* **Goal 1**
Output everything in the diff rings thread from "# Diff Rings" down to "them pressure plates.".
* **Goal 2**
Answer these questions from the diff rings thread:
(a) What else does Kyosho call the diff rings?
(b) Which Kyosho part number does RAFster say to order if the rings match the given measurements?
(c) Which two Mini-Z versions does BullFrog say he owns?
═══ Text extract
# Diff Rings for the Kyosho diff (mini-z)



## BullFrog (Sep 24, 2002)

Does anyone know where to get the diff rings for the optional ball diff for the mini-z?Kyosho also calls them pressure plates.


----------



## RAFster (May 29, 2002)

Would asking at MiniZ World website be appropriate? 
There are a few MiniZ owners hanging out here. 

Have you tried sanding your old diff rings to resurface them and make them flat again?


----------



## BullFrog (Sep 24, 2002)

Still no answer. Yes I've tried min-z world. That thread is dead.I guess I'll have to spend a fortune to get them for the bearing place.


----------



## RAFster (May 29, 2002)

*MiniZ diff*

Have you measured the inside and outside dimensions?
Are the small Associated Diff rings too large?
Have you asked your local hobby shop?


----------



## RAFster (May 29, 2002)

Are they: Inner Diameter: .316" (8mm)
Outter Diameter: .730" (18.5mm)
Thickness: .032" (1mm)
There are replacement diff rings available from Kyosho if so...


----------



## BullFrog (Sep 24, 2002)

Yes I've asked the local hobby shop. Both he and I have spend many hours on the computer to find the part number.We have found everything but that part or number.I've recieved several replies from several people saying go look here and there- with no luck. It's getting ridiculas that you can find every part for the diff except the diff ring/pressue plates.Any help would be greatly appreciated.


----------



## RAFster (May 29, 2002)

IF the rings measure: 
Inner Diameter: .316" (8mm)
Outer Diameter: .730" (18.5mm)
Thickness: .032" (1mm)

Then order Kyosho part number WBD004 
They don't always relist or rename a part that is a reuse of an existing part number.
That is the case with this part number. It was used by several different cars' differentials.
Have you contacted Kyosho America's tech support?

Also, is it the F1 version or the std MR01 or MR02 chassis?


----------



## BullFrog (Sep 24, 2002)

I've got both the F1 and the MR02. I did not pay attention to the diffs being different.


----------



## BullFrog (Sep 24, 2002)

My local Hobby shop said that was not a valid part number. Since I've gotten into the Mini Z - the last several months I noticed that the MR-02 chassis cars are hard to get locally.I've seen some really cool Nissans and Toyota's on the Kyosho web page but you can't get them.Why?Is it because they are channel 40?


----------
══════
═══ Given entries
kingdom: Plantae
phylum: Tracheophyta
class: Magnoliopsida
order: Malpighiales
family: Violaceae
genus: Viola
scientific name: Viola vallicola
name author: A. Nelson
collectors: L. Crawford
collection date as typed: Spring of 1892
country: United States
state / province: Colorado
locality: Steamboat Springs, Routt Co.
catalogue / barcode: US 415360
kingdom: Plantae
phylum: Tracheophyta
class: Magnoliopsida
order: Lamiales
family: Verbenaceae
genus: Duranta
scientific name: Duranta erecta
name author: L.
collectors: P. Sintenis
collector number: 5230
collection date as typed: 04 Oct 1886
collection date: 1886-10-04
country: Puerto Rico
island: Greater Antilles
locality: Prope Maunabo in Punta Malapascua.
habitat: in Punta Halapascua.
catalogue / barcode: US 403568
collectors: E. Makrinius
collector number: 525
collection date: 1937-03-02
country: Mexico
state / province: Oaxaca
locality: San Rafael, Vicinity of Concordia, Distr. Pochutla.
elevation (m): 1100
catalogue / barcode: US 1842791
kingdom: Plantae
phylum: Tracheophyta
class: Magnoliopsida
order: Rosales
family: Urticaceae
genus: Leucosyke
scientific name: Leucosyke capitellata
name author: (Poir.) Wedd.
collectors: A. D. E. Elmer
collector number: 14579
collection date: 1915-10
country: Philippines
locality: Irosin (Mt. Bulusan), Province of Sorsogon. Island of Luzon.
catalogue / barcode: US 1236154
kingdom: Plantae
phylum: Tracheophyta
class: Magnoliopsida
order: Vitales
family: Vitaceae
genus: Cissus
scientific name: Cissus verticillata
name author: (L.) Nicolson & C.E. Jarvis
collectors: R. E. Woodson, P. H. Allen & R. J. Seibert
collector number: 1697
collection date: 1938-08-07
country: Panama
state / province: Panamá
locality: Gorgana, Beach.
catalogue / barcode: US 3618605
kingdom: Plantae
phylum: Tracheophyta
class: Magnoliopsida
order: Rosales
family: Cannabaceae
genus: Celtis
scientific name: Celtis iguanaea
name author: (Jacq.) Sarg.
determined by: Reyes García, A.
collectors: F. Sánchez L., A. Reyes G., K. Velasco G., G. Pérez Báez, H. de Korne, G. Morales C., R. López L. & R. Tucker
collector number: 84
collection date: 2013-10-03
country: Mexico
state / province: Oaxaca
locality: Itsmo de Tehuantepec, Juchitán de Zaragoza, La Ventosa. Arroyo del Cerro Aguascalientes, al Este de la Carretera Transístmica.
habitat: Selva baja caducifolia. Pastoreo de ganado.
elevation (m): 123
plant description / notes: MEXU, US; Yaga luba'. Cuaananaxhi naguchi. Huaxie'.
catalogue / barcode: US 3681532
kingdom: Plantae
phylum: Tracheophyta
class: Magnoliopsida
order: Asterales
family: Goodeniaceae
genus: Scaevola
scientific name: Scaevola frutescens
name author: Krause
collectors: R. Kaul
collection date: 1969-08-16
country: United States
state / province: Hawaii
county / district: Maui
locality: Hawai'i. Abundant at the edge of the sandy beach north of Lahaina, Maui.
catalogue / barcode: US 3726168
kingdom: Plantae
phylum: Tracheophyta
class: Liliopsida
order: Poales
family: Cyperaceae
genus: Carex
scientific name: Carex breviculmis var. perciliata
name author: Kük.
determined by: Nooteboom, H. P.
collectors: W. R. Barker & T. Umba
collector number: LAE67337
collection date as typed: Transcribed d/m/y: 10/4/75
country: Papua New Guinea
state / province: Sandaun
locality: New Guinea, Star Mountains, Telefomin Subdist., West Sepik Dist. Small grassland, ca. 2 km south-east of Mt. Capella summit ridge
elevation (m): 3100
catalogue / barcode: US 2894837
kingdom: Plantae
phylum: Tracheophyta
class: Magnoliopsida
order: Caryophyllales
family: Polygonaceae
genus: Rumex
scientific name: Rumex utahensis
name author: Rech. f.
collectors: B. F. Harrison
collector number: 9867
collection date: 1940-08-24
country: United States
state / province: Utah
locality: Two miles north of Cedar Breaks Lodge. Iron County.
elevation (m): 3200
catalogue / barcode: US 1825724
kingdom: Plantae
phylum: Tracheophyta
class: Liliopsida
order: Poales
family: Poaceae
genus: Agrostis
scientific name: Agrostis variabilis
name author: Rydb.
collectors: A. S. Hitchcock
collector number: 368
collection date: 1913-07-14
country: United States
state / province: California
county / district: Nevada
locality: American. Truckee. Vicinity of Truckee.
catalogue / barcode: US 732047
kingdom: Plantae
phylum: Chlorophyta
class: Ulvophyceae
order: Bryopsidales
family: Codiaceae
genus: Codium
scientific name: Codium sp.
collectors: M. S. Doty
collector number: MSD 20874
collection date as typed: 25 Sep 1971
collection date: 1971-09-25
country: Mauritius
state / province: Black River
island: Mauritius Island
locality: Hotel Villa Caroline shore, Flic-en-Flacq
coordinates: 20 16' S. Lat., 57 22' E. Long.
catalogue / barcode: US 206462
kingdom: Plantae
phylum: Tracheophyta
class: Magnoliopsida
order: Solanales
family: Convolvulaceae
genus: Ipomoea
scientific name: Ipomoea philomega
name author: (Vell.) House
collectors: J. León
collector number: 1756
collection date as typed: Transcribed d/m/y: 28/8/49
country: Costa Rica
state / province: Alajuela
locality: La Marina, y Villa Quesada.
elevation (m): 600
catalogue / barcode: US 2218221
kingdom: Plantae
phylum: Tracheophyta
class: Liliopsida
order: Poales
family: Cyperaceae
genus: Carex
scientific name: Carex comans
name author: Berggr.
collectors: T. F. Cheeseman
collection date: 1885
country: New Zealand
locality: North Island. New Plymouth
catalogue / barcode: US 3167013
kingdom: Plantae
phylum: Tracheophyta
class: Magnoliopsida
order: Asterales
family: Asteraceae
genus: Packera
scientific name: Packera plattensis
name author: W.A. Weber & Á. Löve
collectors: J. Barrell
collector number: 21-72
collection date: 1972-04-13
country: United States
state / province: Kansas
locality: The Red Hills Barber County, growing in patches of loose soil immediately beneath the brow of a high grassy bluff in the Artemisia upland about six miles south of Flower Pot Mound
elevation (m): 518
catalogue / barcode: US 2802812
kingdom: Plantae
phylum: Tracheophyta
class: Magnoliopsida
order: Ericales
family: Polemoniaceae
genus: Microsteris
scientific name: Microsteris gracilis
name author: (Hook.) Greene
══════
* **Right answer 1**
# Diff Rings for the Kyosho diff (mini-z)



## BullFrog (Sep 24, 2002)

Does anyone know where to get the diff rings for the optional ball diff for the mini-z?Kyosho also calls them pressure plates.

* **Right answer 2**
(a) Pressure plates.
(b) WBD004.
(c) The F1 and the MR02.